→ TRY IT
Restate word for word the lines that run from the one containing "potted plant: none" to the last line of the data, both ends included.

====

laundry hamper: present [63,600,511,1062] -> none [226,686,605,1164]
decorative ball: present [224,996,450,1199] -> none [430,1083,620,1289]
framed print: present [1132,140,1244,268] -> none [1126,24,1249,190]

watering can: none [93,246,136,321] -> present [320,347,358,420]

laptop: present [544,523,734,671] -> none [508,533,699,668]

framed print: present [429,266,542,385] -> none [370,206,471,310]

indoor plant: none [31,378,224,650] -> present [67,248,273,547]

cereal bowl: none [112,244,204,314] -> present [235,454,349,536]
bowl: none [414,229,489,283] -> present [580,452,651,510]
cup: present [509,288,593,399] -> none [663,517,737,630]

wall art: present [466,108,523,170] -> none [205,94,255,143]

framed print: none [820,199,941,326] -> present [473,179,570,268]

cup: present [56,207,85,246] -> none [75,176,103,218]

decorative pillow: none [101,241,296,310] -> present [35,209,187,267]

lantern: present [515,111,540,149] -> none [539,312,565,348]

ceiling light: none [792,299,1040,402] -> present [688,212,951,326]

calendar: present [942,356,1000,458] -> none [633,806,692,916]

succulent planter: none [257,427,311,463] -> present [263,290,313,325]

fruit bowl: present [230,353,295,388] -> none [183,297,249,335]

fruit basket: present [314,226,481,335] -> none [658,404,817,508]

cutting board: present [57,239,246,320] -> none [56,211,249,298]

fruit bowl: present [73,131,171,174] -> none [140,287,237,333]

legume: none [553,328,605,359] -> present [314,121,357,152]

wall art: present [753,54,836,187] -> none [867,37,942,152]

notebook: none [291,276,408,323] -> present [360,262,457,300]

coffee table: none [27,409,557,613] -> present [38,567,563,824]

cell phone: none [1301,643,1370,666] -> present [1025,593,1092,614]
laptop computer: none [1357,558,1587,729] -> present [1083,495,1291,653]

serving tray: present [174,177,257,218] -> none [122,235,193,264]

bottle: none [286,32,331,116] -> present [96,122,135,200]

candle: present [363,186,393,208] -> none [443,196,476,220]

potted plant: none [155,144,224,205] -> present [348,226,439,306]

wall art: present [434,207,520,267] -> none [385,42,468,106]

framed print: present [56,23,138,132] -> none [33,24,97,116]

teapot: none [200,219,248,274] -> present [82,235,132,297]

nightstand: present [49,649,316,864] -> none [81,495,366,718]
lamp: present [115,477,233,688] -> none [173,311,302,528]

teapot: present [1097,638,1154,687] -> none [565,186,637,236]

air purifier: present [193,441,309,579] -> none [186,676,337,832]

====

→ RESPONSE TO THIS EXERCISE
potted plant: none [155,144,224,205] -> present [348,226,439,306]

wall art: present [434,207,520,267] -> none [385,42,468,106]

framed print: present [56,23,138,132] -> none [33,24,97,116]

teapot: none [200,219,248,274] -> present [82,235,132,297]

nightstand: present [49,649,316,864] -> none [81,495,366,718]
lamp: present [115,477,233,688] -> none [173,311,302,528]

teapot: present [1097,638,1154,687] -> none [565,186,637,236]

air purifier: present [193,441,309,579] -> none [186,676,337,832]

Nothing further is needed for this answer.